Superintendent Jason McCandless said the staffing requests at both elementary schools will help pupils make up for emotional impacts and learning gaps caused by the COVID-19 pandemic.
"The Lanesborough School Council wisely anticipates the need for a social worker to help students be fully attentive to learning and be able to work through and get past some of the challenges of the past year," McCandless said. "Even the Grade 6 FTE at Williamstown Elementary — it really represents the need to maintain at a minimum the class sizes we have now. If we can have smaller class sizes, allowing for more personal attention, that's a winner. If we can have more attention coming from a mental health expert, rather than less, that's a winner."
McCandless said he likely will have other budget priorities districtwide related to the pandemic, including summer programs and after-school enrichment to help fill learning gaps. The district will look first to COVID-19 relief funding from the federal government to help offset those costs.
Pratt said the addition of a social worker at LES will help with the school's efforts around diversity, equity, inclusion and belonging, a goal also addressed at Williamstown with the request to fund updates to the reading material at the elementary school.
"There is a good amount of research out there that would suggest if you ask a second grader, ‘What does an author look like?' they are not necessarily going to be apt to describe an individual of color," McCandless said. "Speaking very generally and based on every school and district I've ever worked in, our libraries, be they individual classroom libraries or 'the library,' generally under-represent authors of color, authors of various religious backgrounds.
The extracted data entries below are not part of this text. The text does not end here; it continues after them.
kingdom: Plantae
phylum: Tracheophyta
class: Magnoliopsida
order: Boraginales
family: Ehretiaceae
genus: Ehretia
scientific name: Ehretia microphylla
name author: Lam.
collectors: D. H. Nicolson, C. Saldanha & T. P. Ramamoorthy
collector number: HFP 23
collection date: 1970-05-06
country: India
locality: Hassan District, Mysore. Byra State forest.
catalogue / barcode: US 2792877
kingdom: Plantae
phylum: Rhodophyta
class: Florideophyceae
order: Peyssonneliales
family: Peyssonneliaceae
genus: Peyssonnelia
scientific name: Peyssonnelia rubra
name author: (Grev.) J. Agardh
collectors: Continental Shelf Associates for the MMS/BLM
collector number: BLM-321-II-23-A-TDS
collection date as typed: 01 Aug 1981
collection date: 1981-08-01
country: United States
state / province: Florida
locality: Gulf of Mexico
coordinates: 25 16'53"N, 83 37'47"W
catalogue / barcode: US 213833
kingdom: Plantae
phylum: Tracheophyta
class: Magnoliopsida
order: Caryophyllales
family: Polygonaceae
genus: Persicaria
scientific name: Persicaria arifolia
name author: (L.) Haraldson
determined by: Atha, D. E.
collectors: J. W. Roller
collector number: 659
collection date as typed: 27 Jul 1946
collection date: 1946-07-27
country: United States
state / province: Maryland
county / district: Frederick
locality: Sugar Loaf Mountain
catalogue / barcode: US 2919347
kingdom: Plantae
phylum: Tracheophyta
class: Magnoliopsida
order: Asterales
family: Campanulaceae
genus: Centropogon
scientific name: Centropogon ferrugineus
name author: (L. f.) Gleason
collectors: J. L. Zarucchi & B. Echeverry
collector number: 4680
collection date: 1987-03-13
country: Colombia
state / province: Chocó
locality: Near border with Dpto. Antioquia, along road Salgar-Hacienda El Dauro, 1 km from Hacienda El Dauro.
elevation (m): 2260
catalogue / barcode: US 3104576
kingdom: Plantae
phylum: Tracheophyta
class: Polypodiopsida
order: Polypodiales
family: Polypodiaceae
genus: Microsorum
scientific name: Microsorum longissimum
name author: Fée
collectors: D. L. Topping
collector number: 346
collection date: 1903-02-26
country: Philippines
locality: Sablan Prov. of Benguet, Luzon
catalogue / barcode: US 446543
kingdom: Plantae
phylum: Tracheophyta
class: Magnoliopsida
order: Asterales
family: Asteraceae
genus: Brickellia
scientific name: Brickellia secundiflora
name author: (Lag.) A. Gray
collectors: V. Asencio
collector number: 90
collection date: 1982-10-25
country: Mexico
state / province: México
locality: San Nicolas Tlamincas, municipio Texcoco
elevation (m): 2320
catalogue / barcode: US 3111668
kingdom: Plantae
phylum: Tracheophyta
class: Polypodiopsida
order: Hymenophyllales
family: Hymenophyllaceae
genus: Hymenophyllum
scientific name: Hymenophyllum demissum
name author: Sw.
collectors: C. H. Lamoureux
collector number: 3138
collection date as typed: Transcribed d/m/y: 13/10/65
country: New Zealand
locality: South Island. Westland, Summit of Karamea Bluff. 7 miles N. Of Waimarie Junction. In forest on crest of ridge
"Some easy work to do to say to kids and their families and our community that you matter, you belong here, you are represented here is to make sure there are books by people who look like them, by people who worship like them, by people who linguistically and culturally may share characteristics and books about individuals who share all those characteristics.
"It's one reason we're looking at a new ELA curriculum — it is about the quality of the curriculum but it's also about the cultural appropriateness of the curriculum and making sure all of our students in all of the ways they come to us are represented in positive, powerful, proactive ways through our ELA curriculum. We want our libraries to deliver those same messages."